- **REQUIRED WORK**
Go through the data below line by line and report how many lines contain "Flags", giving only that figure.

(Collected data)
════════════════════

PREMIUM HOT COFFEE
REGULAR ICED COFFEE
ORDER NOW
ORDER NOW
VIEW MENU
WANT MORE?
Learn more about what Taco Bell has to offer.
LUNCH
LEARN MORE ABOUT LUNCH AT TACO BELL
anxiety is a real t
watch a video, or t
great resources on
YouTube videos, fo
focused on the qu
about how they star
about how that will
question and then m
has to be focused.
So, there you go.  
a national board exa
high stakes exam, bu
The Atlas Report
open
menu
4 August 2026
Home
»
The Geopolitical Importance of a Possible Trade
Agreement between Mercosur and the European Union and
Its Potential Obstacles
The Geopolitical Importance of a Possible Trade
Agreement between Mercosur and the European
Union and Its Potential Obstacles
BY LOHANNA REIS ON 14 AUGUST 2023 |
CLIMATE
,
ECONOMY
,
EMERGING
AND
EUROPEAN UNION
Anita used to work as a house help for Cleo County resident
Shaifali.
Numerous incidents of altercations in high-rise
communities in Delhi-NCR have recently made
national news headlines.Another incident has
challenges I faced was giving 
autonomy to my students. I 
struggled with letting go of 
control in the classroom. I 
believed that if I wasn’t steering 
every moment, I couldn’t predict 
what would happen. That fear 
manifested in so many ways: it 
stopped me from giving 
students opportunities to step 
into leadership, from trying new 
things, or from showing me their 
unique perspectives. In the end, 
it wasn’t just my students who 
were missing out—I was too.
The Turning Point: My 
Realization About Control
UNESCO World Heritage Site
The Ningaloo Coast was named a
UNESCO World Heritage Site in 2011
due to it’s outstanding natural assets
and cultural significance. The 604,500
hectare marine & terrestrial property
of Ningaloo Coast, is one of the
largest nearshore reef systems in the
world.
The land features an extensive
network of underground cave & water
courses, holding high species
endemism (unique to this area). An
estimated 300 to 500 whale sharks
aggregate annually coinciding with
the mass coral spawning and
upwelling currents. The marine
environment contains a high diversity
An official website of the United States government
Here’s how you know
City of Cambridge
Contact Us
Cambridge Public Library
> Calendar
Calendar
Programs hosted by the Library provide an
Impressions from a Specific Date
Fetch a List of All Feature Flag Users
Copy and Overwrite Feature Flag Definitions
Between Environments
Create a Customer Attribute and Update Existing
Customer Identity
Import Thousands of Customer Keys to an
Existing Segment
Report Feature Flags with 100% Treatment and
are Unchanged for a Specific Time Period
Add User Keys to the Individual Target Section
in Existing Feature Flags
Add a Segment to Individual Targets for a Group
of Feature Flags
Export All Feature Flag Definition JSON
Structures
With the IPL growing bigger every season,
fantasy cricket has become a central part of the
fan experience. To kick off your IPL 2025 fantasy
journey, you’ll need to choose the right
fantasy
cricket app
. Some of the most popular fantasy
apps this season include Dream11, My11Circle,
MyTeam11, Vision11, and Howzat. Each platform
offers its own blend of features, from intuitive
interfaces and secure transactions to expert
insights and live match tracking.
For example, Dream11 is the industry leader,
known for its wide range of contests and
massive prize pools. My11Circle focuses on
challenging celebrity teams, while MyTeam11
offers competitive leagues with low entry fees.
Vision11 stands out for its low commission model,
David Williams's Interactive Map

════════════════════

- **PROBLEM SOLUTION**
3